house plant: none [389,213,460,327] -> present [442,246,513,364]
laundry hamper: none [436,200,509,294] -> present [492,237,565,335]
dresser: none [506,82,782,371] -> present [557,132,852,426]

---

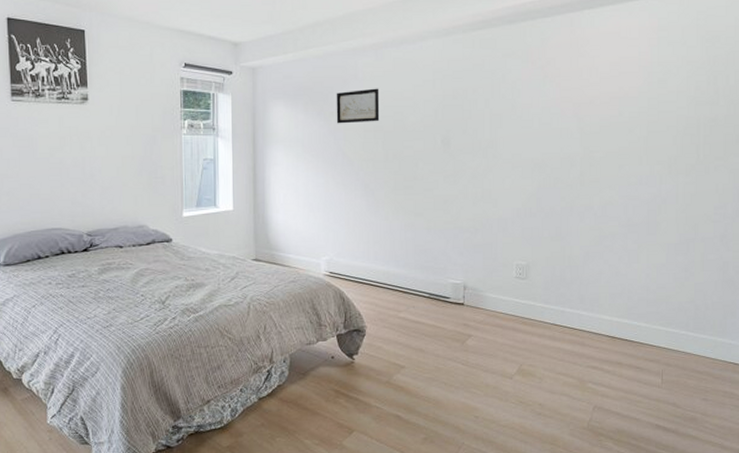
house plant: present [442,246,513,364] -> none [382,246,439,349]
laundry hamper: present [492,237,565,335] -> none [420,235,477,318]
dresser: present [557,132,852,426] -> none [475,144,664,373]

--

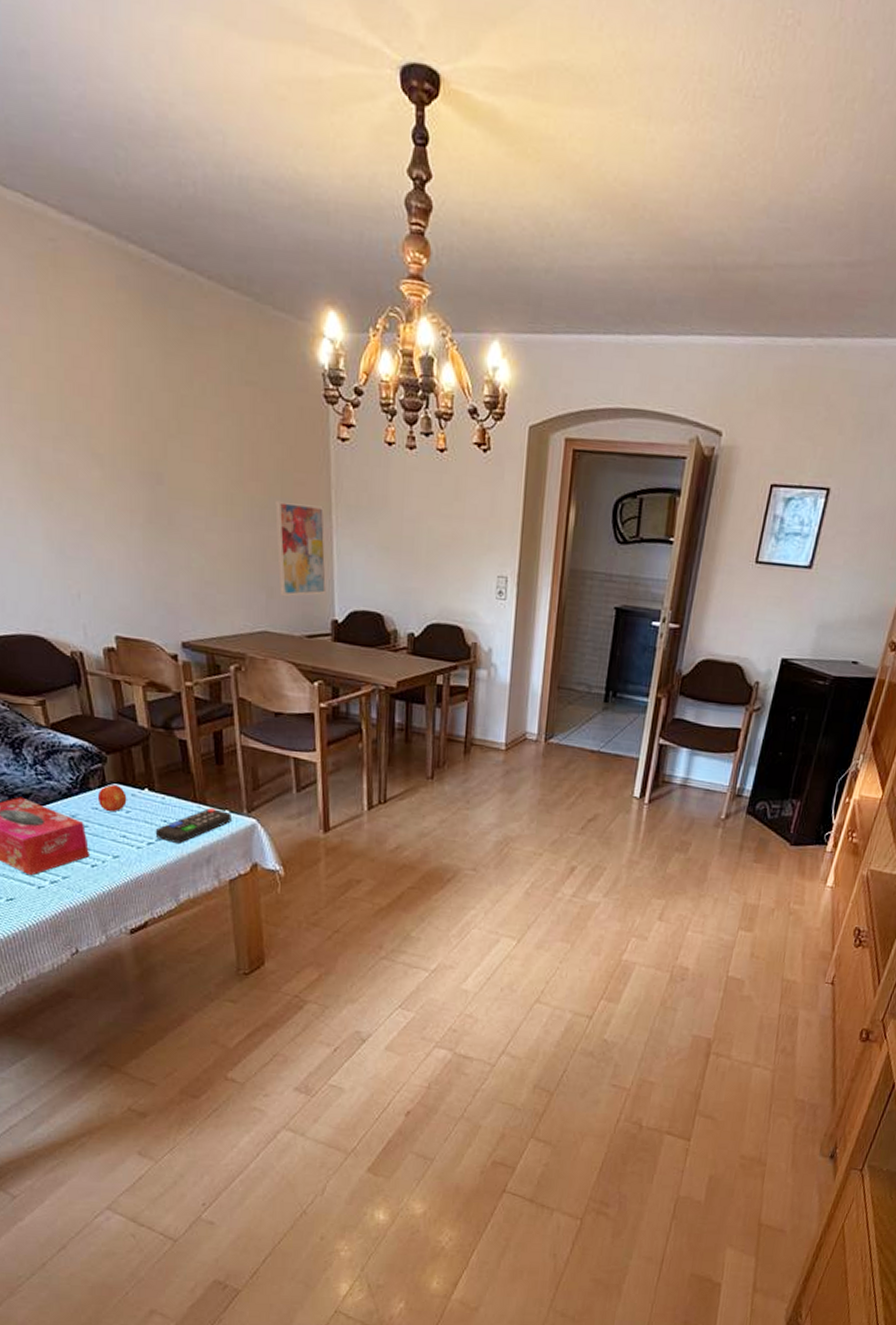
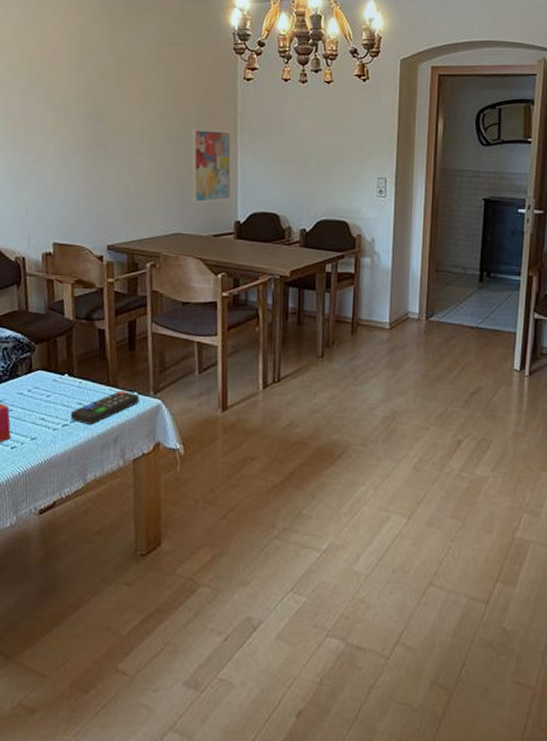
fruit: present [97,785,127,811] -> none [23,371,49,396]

### Activity
For this exercise, output exactly the lines above from the line with "laundry hamper: none" to the line with "dresser: none [506,82,782,371]", counting both, and leave out the rest.

### Response to this exercise
laundry hamper: none [436,200,509,294] -> present [492,237,565,335]
dresser: none [506,82,782,371] -> present [557,132,852,426]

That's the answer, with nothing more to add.